■ Supplied text ■
Calvin Klein jeans

calvin klein jeans spring summer 2003 campaign natalia vodianova

In 1976 a TV commercial featuring Gloria Vanderbilt wearing blue jeans that she and her business partner, Warren Hirsh, recently put into production, appeared on air during the Academy Awards presentation. Until that moment nobody really thought of jeans as a designer item – they were the workers uniform that originated in Nimes and introduced by Levi Strauss to the American market in 1850s. Even the trendiest bell-bottomed pairs manufactured by Faded Glory and Jordache were hardly in demand among the stylish crowd.

Vanderbilt denims changed it all. Suddenly every woman wanted a pair of jeans with an elegant designer logo on a back pocket. For the fashion industry it felt like an explosion and every designer including Anne Klein, Geoffrey Beene and Bill Blass wanted to have their own line.

■ Collected data ■
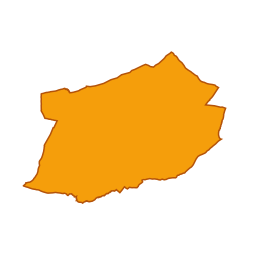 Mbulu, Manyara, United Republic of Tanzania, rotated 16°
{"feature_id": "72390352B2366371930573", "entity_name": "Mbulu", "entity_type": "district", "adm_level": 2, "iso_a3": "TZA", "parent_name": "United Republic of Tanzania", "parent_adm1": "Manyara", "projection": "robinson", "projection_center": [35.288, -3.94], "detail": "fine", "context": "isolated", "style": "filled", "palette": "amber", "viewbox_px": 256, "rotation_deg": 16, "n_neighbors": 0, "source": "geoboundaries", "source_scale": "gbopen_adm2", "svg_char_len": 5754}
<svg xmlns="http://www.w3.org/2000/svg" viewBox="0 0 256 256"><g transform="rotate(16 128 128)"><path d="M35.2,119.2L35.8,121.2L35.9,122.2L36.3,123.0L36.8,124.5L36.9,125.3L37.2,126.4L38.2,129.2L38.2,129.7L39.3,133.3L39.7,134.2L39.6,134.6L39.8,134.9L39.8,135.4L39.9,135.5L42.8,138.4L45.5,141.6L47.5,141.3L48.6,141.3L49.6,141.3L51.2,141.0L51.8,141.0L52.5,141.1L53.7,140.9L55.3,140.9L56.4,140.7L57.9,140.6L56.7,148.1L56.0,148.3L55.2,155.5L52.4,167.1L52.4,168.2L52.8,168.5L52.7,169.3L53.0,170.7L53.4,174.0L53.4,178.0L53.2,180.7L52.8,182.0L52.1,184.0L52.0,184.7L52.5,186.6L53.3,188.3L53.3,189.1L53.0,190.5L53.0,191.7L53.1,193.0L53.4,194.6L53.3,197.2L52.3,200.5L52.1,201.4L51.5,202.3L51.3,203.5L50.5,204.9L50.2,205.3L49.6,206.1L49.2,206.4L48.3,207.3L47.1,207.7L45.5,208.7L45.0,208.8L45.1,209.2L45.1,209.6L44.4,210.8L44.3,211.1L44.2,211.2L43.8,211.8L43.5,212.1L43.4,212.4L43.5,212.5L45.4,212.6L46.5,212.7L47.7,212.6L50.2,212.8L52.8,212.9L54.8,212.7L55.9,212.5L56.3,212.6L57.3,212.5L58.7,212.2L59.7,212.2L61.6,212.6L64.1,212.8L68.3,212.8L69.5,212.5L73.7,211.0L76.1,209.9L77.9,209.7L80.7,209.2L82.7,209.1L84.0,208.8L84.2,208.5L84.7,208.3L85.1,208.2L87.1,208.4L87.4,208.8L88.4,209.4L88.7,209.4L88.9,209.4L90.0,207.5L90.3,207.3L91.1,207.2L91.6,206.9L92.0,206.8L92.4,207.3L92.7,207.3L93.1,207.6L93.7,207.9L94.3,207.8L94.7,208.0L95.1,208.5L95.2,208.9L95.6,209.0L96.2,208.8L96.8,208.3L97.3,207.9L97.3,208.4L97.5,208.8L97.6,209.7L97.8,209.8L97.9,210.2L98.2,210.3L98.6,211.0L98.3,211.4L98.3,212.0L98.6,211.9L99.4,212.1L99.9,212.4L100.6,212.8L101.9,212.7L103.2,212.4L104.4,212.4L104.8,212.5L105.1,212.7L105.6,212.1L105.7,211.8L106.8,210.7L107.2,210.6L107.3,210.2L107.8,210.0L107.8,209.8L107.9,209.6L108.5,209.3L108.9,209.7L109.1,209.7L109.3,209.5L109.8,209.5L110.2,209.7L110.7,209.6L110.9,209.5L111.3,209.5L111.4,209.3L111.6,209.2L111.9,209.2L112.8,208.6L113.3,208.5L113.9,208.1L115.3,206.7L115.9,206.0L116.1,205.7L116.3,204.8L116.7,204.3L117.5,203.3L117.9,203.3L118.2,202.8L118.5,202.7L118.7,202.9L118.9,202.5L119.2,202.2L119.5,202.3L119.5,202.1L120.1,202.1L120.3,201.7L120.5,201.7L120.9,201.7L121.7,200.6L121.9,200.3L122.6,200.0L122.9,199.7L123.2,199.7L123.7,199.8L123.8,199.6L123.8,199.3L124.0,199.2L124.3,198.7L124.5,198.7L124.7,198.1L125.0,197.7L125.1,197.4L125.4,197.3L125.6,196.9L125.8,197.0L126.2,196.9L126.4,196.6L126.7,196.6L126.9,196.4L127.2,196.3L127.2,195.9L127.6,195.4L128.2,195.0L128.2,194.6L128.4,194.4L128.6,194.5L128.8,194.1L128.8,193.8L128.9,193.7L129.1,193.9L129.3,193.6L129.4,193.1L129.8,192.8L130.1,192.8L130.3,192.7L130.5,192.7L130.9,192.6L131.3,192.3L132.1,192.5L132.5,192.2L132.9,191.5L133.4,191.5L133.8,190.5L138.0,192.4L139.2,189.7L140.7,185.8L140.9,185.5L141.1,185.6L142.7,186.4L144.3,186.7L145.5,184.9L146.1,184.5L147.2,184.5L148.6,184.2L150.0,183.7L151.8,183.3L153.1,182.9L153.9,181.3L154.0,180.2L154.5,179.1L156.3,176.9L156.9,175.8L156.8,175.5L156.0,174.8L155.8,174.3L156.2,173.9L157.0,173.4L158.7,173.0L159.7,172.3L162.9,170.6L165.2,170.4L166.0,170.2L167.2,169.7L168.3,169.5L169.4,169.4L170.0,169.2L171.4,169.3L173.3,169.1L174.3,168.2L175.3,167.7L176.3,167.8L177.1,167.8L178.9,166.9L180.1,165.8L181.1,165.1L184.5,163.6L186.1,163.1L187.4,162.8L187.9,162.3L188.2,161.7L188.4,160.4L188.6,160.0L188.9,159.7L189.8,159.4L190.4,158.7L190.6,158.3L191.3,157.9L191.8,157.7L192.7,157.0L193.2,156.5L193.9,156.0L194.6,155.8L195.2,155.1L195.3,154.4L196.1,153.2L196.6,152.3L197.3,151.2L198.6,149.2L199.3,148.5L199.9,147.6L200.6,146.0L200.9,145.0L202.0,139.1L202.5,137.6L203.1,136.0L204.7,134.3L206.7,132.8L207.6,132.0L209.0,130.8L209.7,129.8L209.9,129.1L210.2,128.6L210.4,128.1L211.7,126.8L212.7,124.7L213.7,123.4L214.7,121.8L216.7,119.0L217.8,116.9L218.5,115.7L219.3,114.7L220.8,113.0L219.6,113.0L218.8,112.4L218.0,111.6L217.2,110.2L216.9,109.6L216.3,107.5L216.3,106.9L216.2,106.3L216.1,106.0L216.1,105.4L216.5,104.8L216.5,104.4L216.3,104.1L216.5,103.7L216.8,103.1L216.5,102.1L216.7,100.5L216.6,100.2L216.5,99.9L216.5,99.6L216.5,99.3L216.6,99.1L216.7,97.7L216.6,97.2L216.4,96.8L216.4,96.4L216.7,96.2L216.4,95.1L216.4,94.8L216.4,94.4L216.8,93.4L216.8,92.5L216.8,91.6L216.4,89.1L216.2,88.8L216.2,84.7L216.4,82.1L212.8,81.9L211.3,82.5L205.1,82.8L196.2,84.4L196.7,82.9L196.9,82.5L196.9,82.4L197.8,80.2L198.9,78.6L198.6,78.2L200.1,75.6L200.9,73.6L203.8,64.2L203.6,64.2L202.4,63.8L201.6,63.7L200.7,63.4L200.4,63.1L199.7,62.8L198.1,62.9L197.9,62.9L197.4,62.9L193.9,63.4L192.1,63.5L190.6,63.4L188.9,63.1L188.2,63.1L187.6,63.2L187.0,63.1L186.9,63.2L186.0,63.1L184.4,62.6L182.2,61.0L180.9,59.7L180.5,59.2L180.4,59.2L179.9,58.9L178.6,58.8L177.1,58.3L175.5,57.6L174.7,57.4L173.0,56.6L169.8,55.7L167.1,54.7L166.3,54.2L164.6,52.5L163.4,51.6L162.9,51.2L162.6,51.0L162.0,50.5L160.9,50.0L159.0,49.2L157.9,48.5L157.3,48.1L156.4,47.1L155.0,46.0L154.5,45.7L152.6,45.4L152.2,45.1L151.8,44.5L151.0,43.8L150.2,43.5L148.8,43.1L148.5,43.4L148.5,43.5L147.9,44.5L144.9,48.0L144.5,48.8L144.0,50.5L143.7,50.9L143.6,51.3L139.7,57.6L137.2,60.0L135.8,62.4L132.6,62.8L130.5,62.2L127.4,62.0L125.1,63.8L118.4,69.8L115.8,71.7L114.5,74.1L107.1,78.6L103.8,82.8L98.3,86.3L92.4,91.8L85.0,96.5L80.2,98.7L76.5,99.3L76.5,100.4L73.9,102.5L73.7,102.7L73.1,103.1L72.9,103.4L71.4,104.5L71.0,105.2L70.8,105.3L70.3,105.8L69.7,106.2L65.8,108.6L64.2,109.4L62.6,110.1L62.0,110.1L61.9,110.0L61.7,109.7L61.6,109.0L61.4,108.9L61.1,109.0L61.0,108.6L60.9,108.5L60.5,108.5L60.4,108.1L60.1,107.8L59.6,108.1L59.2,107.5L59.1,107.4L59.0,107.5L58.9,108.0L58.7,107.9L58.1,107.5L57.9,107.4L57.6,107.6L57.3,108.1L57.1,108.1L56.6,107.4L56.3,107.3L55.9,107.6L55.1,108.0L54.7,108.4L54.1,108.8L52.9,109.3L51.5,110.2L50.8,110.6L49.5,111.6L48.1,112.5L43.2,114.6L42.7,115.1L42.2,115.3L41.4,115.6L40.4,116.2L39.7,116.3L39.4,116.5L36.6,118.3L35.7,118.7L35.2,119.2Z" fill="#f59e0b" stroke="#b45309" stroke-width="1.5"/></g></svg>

■ Exercise ■
Repeat the designer jeans passage word for word from "calvin klein jeans spring" to "their own line.". The data has no connection to the designer jeans passage.

■ Exercise solution ■
calvin klein jeans spring summer 2003 campaign natalia vodianova

In 1976 a TV commercial featuring Gloria Vanderbilt wearing blue jeans that she and her business partner, Warren Hirsh, recently put into production, appeared on air during the Academy Awards presentation. Until that moment nobody really thought of jeans as a designer item – they were the workers uniform that originated in Nimes and introduced by Levi Strauss to the American market in 1850s. Even the trendiest bell-bottomed pairs manufactured by Faded Glory and Jordache were hardly in demand among the stylish crowd.

Vanderbilt denims changed it all. Suddenly every woman wanted a pair of jeans with an elegant designer logo on a back pocket. For the fashion industry it felt like an explosion and every designer including Anne Klein, Geoffrey Beene and Bill Blass wanted to have their own line.